= CarousHell =

American comedy slasher film trilogy

CarousHell (stylized as CarousHELL) is an American comedy slasher film trilogy, directed by Steve Rudzinski. The three films: CarousHell, CarousHell 2, CarousHell 3, released in 2016, 2021, and 2023, respectively, are about a killer carousel unicorn named Duke.

== Synopsis ==
The CarousHell films revolve around Duke, a carousel unicorn. In the first film, he is mishandled by children, after which he breaks free from the carousel and seeks revenge by killing multiple people. The film features a sex scene between Duke and a woman; Felix Vasquez of Cinema Crazed called it "one of the most awkward sex scenes ever filmed".

In the second film, Duke becomes a father, and his son, Robbie, is hunted by Nazis.

In CarousHell 3, Duke and his son are hunted by a carousel rabbit.

== Cast ==

- Steve Rimpici as Duke (CarousHell 1–3)
- Brittany Barnebei as Robbie (CarousHell 2–3)
- Aleen Isley as Ilsa (CarousHell 2)
- Terence Lee Cover as Otto (CarousHell 2)
- Mark McConnell Jr. as Klaus (CarousHell 2)
- Rebecca Rinehart as Katrina (CarousHell 2)

== Production and release ==
Aleen Isley pitched the idea of Caroushell to Steve Rudzinski; the two of them co-wrote the film and Rudzinski directed. Duke is an inanimate carousel horse. In CarousHell 2 and 3, the character Robbie is a puppet voiced and controlled by Brittany Barnebei. Rudzinski said in an interview that he disliked working with the puppet due to having to move the wires out of the camera. Carousel 2 was filmed in Canonsburg and Coraopolis, Pennsylvania, over the course of eleven days.

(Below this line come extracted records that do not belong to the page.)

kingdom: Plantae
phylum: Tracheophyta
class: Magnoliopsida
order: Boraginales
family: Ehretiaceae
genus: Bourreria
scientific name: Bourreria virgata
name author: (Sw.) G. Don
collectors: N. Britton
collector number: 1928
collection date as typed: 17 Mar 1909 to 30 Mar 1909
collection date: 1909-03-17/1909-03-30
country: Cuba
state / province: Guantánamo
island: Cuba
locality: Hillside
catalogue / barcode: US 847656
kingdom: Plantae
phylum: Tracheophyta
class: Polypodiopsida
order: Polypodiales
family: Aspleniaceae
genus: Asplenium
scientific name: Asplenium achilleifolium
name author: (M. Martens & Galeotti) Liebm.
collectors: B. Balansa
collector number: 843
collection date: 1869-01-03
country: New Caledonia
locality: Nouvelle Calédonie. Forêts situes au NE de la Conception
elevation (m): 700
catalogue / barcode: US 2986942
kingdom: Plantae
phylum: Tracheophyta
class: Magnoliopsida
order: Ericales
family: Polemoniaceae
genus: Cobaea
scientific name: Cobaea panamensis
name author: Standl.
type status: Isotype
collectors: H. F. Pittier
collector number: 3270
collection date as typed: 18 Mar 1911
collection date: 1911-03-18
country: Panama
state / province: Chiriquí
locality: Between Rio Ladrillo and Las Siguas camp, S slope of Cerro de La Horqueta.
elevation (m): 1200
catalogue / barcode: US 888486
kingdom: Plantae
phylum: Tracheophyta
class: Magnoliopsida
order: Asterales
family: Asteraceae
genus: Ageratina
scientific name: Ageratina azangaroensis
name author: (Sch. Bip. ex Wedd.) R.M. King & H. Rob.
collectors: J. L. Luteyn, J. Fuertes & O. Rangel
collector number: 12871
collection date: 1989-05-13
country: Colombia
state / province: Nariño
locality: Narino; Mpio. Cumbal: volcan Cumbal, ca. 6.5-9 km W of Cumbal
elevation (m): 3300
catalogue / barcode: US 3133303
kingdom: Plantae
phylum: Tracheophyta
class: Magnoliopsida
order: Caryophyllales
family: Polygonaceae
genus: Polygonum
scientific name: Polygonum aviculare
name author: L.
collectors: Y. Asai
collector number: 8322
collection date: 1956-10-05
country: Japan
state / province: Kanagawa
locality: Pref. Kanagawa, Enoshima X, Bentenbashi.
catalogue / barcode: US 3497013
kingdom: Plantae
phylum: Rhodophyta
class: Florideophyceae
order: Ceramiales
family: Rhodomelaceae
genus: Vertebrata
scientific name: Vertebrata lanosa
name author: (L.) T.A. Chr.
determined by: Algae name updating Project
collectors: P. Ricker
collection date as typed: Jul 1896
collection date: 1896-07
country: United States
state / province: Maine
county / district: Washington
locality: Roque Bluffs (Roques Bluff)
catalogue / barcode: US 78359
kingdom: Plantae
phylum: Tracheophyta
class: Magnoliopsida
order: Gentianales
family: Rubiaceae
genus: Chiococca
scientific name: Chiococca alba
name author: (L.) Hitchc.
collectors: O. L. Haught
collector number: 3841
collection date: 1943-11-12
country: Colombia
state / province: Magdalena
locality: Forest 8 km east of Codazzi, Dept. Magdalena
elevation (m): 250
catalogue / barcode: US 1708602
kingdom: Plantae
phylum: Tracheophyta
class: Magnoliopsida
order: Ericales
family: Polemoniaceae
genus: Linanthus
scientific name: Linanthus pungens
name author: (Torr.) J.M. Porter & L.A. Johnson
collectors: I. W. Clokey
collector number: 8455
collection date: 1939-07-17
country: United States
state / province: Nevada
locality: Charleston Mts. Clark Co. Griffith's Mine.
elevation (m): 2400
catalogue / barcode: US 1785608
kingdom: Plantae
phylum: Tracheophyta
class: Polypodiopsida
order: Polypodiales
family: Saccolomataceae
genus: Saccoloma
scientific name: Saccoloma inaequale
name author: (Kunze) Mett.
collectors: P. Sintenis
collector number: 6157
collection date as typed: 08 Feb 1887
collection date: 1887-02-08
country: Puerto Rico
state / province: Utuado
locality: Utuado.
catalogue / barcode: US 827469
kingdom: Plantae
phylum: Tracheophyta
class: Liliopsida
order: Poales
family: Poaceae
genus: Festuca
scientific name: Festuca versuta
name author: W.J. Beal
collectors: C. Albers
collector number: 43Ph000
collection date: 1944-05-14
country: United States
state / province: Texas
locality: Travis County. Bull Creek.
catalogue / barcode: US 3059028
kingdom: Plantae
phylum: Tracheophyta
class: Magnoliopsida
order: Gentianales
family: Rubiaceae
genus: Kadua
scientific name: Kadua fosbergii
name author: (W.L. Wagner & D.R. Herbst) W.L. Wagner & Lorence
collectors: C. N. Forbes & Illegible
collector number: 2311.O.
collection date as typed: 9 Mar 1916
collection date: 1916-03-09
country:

CarousHell premiered at the Calgary Horror Convention in 2017. CarousHell 2 premiered at The Hollywood Theater in Dormont, Pennsylvania.

== Reception ==
Reviews for the first CarousHell film were generally favorable. Common elements of praise centered on the film's humor, dialogue, and on-screen kills. Reviewers such as Kieran Fisher of Dread Central and Felix Vasquez of Cinema Crazed highlighted the movie's bizarreness, prompting Fisher to call it "the funniest horror comedy of 2016, as well as most brilliantly bizarre". Blacktooth of Horror Society rated the film 4/5 stars, writing "it had a fun story, a comedic angle, and was set to star some of my favorite indie actors". Charlie Cargile of PopHorror wrote that the film is "fucking amazing" and complimented its dialogue and acting.

Both sequels received positive reviews from PopHorror. Tori Danielle, the reviewer of CarousHell 2, called it "a blast", and Jason Burke complimented CarousHell 3s character arcs and special effects.